A complete and exact copy of the data below is the task.

---------- PROVIDED DATA ----------

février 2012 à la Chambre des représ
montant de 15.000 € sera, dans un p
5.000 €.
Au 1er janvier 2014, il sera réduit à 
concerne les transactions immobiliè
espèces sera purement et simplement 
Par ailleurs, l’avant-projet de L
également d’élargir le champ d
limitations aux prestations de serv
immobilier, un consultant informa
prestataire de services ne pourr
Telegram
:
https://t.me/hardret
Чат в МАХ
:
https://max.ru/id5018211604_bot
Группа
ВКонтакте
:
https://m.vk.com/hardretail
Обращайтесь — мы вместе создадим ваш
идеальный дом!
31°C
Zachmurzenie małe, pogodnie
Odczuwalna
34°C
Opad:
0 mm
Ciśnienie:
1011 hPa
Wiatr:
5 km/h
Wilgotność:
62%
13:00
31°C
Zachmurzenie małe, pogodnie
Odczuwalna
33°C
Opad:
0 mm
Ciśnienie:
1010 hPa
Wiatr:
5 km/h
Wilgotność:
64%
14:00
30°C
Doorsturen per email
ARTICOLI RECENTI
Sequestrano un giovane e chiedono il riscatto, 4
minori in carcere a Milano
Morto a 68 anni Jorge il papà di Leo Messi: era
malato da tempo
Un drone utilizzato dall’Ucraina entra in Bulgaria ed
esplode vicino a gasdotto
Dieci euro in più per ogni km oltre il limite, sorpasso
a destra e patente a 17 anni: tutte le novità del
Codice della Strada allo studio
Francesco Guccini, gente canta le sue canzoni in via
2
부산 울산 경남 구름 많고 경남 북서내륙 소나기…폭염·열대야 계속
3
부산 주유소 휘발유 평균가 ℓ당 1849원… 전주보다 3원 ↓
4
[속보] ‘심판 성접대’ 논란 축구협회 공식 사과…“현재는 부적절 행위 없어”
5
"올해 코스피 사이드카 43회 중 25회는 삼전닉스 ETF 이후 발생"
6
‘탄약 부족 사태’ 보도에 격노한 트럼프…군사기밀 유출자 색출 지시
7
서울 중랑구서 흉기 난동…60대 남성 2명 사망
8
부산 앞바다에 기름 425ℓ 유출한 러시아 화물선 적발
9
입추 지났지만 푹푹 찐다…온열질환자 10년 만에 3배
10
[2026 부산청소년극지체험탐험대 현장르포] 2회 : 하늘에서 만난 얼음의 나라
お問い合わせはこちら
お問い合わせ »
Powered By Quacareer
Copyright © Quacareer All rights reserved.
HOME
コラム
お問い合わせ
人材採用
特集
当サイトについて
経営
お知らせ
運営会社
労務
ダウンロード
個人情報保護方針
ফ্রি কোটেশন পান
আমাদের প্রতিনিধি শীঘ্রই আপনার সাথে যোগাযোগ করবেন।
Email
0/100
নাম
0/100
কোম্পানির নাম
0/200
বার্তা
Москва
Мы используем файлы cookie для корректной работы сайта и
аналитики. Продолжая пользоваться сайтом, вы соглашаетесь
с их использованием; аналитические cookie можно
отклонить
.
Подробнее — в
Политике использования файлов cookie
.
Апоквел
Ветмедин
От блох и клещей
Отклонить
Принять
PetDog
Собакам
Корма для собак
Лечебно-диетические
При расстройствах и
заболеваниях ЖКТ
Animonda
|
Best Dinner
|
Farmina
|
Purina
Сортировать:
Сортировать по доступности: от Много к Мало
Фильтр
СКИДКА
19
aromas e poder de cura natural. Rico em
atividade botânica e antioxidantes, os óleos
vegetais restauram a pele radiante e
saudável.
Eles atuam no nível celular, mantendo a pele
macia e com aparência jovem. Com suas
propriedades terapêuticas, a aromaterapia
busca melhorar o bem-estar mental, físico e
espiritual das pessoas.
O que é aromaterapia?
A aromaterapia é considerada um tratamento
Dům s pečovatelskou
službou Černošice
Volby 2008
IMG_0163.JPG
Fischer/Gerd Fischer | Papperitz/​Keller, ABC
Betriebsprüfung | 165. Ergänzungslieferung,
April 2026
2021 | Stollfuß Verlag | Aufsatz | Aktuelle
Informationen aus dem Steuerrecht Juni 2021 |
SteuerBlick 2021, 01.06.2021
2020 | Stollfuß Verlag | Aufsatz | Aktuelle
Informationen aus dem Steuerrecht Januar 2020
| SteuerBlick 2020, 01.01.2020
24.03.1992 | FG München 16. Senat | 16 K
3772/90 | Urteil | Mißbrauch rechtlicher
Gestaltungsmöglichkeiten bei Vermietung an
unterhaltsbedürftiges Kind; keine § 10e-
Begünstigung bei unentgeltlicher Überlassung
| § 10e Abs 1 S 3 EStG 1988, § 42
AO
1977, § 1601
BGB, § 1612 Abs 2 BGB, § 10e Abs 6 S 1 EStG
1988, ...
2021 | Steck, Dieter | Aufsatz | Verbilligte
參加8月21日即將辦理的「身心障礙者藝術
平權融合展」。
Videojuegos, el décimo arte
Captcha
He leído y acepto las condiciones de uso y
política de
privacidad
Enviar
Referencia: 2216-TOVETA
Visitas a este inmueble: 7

----------

▸ **RESPONSE AREA**
février 2012 à la Chambre des représ
montant de 15.000 € sera, dans un p
5.000 €.
Au 1er janvier 2014, il sera réduit à 
concerne les transactions immobiliè
espèces sera purement et simplement 
Par ailleurs, l’avant-projet de L
également d’élargir le champ d
limitations aux prestations de serv
immobilier, un consultant informa
prestataire de services ne pourr
Telegram
:
https://t.me/hardret
Чат в МАХ
:
https://max.ru/id5018211604_bot
Группа
ВКонтакте
:
https://m.vk.com/hardretail
Обращайтесь — мы вместе создадим ваш
идеальный дом!
31°C
Zachmurzenie małe, pogodnie
Odczuwalna
34°C
Opad:
0 mm
Ciśnienie:
1011 hPa
Wiatr:
5 km/h
Wilgotność:
62%
13:00
31°C
Zachmurzenie małe, pogodnie
Odczuwalna
33°C
Opad:
0 mm
Ciśnienie:
1010 hPa
Wiatr:
5 km/h
Wilgotność:
64%
14:00
30°C
Doorsturen per email
ARTICOLI RECENTI
Sequestrano un giovane e chiedono il riscatto, 4
minori in carcere a Milano
Morto a 68 anni Jorge il papà di Leo Messi: era
malato da tempo
Un drone utilizzato dall’Ucraina entra in Bulgaria ed
esplode vicino a gasdotto
Dieci euro in più per ogni km oltre il limite, sorpasso
a destra e patente a 17 anni: tutte le novità del
Codice della Strada allo studio
Francesco Guccini, gente canta le sue canzoni in via
2
부산 울산 경남 구름 많고 경남 북서내륙 소나기…폭염·열대야 계속
3
부산 주유소 휘발유 평균가 ℓ당 1849원… 전주보다 3원 ↓
4
[속보] ‘심판 성접대’ 논란 축구협회 공식 사과…“현재는 부적절 행위 없어”
5
"올해 코스피 사이드카 43회 중 25회는 삼전닉스 ETF 이후 발생"
6
‘탄약 부족 사태’ 보도에 격노한 트럼프…군사기밀 유출자 색출 지시
7
서울 중랑구서 흉기 난동…60대 남성 2명 사망
8
부산 앞바다에 기름 425ℓ 유출한 러시아 화물선 적발
9
입추 지났지만 푹푹 찐다…온열질환자 10년 만에 3배
10
[2026 부산청소년극지체험탐험대 현장르포] 2회 : 하늘에서 만난 얼음의 나라
お問い合わせはこちら
お問い合わせ »
Powered By Quacareer
Copyright © Quacareer All rights reserved.
HOME
コラム
お問い合わせ
人材採用
特集
当サイトについて
経営
お知らせ
運営会社
労務
ダウンロード
個人情報保護方針
ফ্রি কোটেশন পান
আমাদের প্রতিনিধি শীঘ্রই আপনার সাথে যোগাযোগ করবেন।
Email
0/100
নাম
0/100
কোম্পানির নাম
0/200
বার্তা
Москва
Мы используем файлы cookie для корректной работы сайта и
аналитики. Продолжая пользоваться сайтом, вы соглашаетесь
с их использованием; аналитические cookie можно
отклонить
.
Подробнее — в
Политике использования файлов cookie
.
Апоквел
Ветмедин
От блох и клещей
Отклонить
Принять
PetDog
Собакам
Корма для собак
Лечебно-диетические
При расстройствах и
заболеваниях ЖКТ
Animonda
|
Best Dinner
|
Farmina
|
Purina
Сортировать:
Сортировать по доступности: от Много к Мало
Фильтр
СКИДКА
19
aromas e poder de cura natural. Rico em
atividade botânica e antioxidantes, os óleos
vegetais restauram a pele radiante e
saudável.
Eles atuam no nível celular, mantendo a pele
macia e com aparência jovem. Com suas
propriedades terapêuticas, a aromaterapia
busca melhorar o bem-estar mental, físico e
espiritual das pessoas.
O que é aromaterapia?
A aromaterapia é considerada um tratamento
Dům s pečovatelskou
službou Černošice
Volby 2008
IMG_0163.JPG
Fischer/Gerd Fischer | Papperitz/​Keller, ABC
Betriebsprüfung | 165. Ergänzungslieferung,
April 2026
2021 | Stollfuß Verlag | Aufsatz | Aktuelle
Informationen aus dem Steuerrecht Juni 2021 |
SteuerBlick 2021, 01.06.2021
2020 | Stollfuß Verlag | Aufsatz | Aktuelle
Informationen aus dem Steuerrecht Januar 2020
| SteuerBlick 2020, 01.01.2020
24.03.1992 | FG München 16. Senat | 16 K
3772/90 | Urteil | Mißbrauch rechtlicher
Gestaltungsmöglichkeiten bei Vermietung an
unterhaltsbedürftiges Kind; keine § 10e-
Begünstigung bei unentgeltlicher Überlassung
| § 10e Abs 1 S 3 EStG 1988, § 42
AO
1977, § 1601
BGB, § 1612 Abs 2 BGB, § 10e Abs 6 S 1 EStG
1988, ...
2021 | Steck, Dieter | Aufsatz | Verbilligte
參加8月21日即將辦理的「身心障礙者藝術
平權融合展」。
Videojuegos, el décimo arte
Captcha
He leído y acepto las condiciones de uso y
política de
privacidad
Enviar
Referencia: 2216-TOVETA
Visitas a este inmueble: 7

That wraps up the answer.